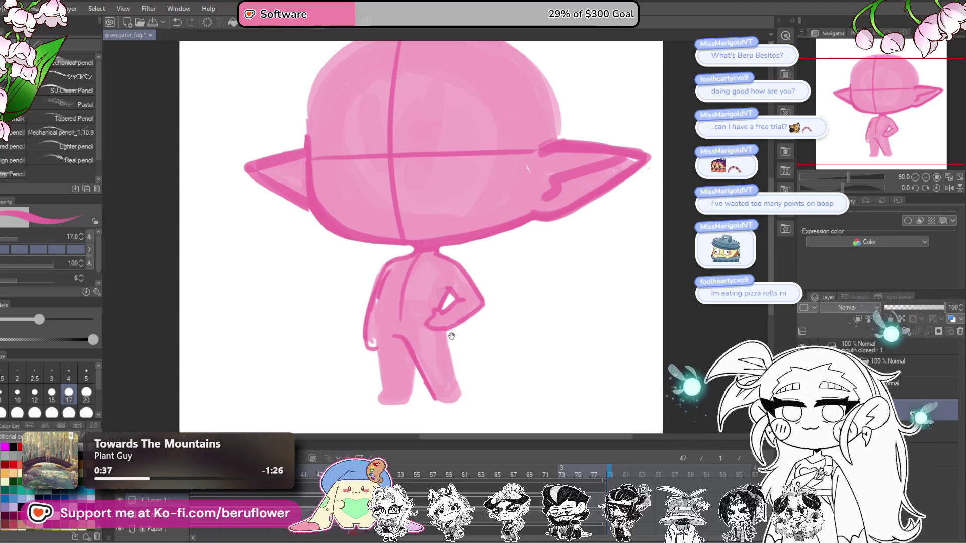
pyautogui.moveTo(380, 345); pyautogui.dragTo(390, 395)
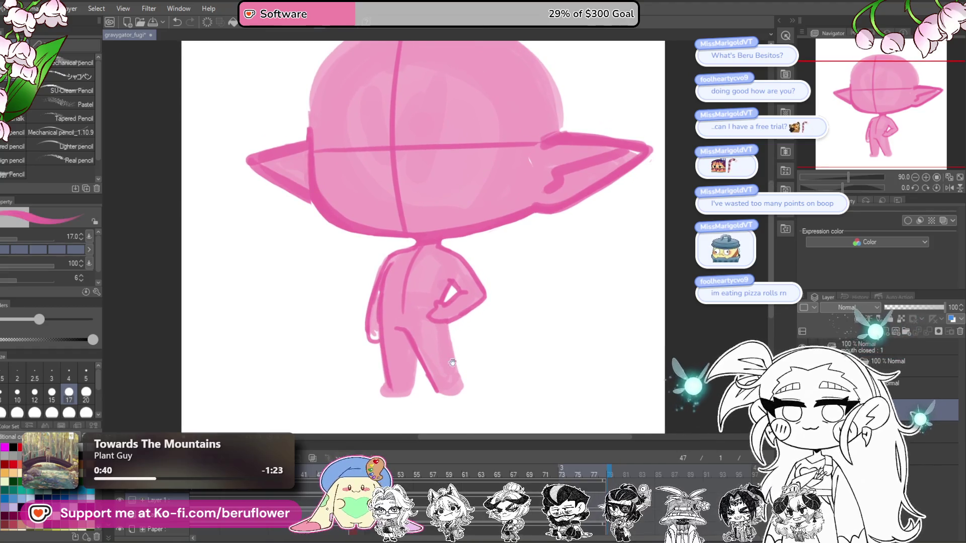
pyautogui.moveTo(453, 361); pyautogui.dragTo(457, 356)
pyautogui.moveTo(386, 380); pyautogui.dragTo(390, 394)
* * *
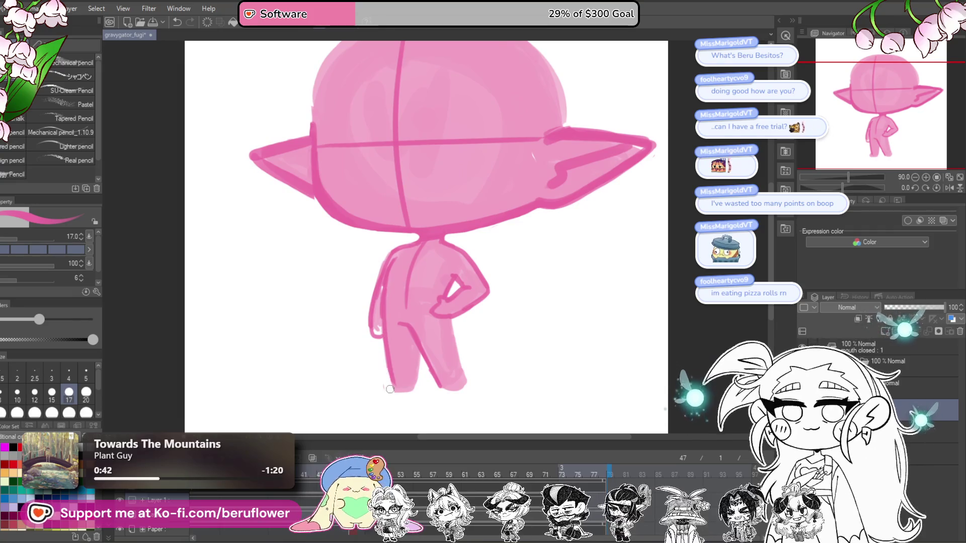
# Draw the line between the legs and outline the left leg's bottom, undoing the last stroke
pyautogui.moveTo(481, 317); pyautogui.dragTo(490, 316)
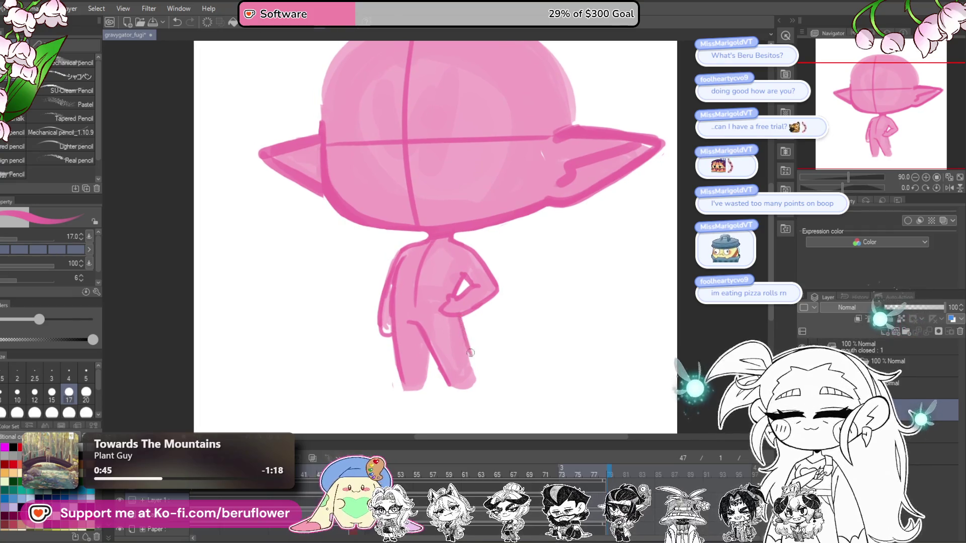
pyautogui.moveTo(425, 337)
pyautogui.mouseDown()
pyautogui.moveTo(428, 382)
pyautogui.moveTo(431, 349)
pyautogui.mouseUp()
* * *
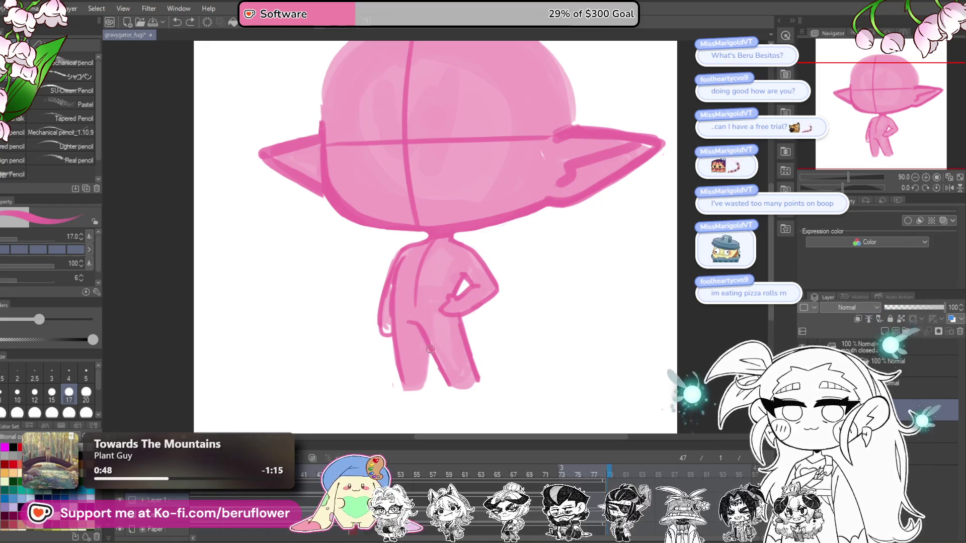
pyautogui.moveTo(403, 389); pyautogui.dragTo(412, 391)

What is expected. In the entries above, every line from the line with "# Draw the line" to the line with "pyautogui.mouseUp()" is to be printed exactly, with both ends included and pictures excluded.

Task response.
# Draw the line between the legs and outline the left leg's bottom, undoing the last stroke
pyautogui.moveTo(481, 317); pyautogui.dragTo(490, 316)
pyautogui.moveTo(425, 337)
pyautogui.mouseDown()
pyautogui.moveTo(428, 382)
pyautogui.moveTo(431, 349)
pyautogui.mouseUp()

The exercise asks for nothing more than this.